Beginning February 3, 2014, all non-emergency citizen services will require an appointment made through our online scheduling system, which can be found hereWe ask that you please plan accordingly.  If you come to the Embassy for non-emergency services without an appointment, we will not be able to assist you.  These services include passport applications, Consular Reports of Birth Abroad, notarials, federal benefits questions, or general inquiries.  American Citizens with emergency needs are not required to make an appointment. 

Welcome to the U.S. Citizen Services homepage for the United States Embassy in Rangoon, Burma. Providing services to U.S. citizens abroad is one of the most important roles of the Embassy. This website provides information on how to contact us and on the services we provide.

If you are planning travel to Burma, please take a moment to register online and to review the State Department's Country Specific Information.

Location & Service Hours

Address: 110 University Ave, Kamayut Township, Rangoon, Burma
Non-emergency hours: 2:00PM to 3:30PM (MON-FRI), except for Embassy Holidays
Phone: (951) 536-509
Fax: (95)-(1)-650-480

The Embassy is available 24 hours a day to assist U.S. citizens in emergencies. After hours, or in case of a busy signal when dialing the Consular Office phone number above, dial:

Duty Officer Phone: (95)-(9)-51-24330
24 Hour Embassy Phone: (95)-(1)-500-547


Security is always important at our Embassies and Consulates. When you visit Embassy Rangoon or our Consular Office, please bring your U.S. passport as identification. Our Embassy guards will request to see that identification. If you are a U.S. citizen that has lost your passport, try to contact the Consular Office before coming to the Embassy.

+===+

Your tasks —
[A] Please write out the U.S. Citizen Services page text starting at "The Embassy is" and ending at "to the Embassy.".
[B] Find each line in the entries that contains the word "Power" and copy it.

+===+

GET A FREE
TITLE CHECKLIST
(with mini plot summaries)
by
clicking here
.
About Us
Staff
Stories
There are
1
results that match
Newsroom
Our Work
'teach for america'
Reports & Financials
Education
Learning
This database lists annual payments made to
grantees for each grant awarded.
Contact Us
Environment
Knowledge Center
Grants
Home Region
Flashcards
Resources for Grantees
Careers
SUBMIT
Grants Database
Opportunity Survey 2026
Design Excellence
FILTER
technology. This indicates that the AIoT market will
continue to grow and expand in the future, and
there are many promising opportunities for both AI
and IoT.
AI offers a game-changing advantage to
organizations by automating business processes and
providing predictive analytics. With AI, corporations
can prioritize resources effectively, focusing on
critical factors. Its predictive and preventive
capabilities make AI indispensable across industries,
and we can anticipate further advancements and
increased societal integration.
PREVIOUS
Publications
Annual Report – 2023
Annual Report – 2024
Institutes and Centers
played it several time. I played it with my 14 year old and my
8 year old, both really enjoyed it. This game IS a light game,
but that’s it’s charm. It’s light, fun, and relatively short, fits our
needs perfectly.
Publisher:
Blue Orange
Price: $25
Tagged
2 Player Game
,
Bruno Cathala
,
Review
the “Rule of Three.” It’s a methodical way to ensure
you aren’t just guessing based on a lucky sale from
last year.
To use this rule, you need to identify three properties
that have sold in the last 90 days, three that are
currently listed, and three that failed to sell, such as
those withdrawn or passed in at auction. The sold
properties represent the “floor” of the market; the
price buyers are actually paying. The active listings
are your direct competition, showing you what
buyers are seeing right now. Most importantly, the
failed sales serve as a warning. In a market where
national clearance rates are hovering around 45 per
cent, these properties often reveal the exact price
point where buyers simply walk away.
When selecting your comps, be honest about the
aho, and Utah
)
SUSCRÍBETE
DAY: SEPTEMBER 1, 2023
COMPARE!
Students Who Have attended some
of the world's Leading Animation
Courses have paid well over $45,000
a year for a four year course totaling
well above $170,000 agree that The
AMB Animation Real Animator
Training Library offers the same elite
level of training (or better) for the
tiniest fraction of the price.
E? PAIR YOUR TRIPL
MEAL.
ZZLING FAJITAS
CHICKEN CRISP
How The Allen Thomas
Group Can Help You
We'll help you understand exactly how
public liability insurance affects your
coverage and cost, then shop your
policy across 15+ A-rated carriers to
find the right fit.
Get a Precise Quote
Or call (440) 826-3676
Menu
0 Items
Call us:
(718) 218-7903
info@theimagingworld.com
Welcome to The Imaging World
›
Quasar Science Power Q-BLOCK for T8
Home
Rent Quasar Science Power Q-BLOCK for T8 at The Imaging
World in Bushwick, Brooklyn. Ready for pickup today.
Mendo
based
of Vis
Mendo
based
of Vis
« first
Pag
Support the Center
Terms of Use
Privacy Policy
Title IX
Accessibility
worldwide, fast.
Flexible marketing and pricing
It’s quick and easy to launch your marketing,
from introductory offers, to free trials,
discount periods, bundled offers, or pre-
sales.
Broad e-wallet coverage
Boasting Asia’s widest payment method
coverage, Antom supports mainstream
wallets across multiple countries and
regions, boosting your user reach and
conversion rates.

+===+

Answers for the exercise —
[A]
The Embassy is available 24 hours a day to assist U.S. citizens in emergencies. After hours, or in case of a busy signal when dialing the Consular Office phone number above, dial:

Duty Officer Phone: (95)-(9)-51-24330
24 Hour Embassy Phone: (95)-(1)-500-547


Security is always important at our Embassies and Consulates. When you visit Embassy Rangoon or our Consular Office, please bring your U.S. passport as identification. Our Embassy guards will request to see that identification. If you are a U.S. citizen that has lost your passport, try to contact the Consular Office before coming to the Embassy.

[B]
Quasar Science Power Q-BLOCK for T8
Rent Quasar Science Power Q-BLOCK for T8 at The Imaging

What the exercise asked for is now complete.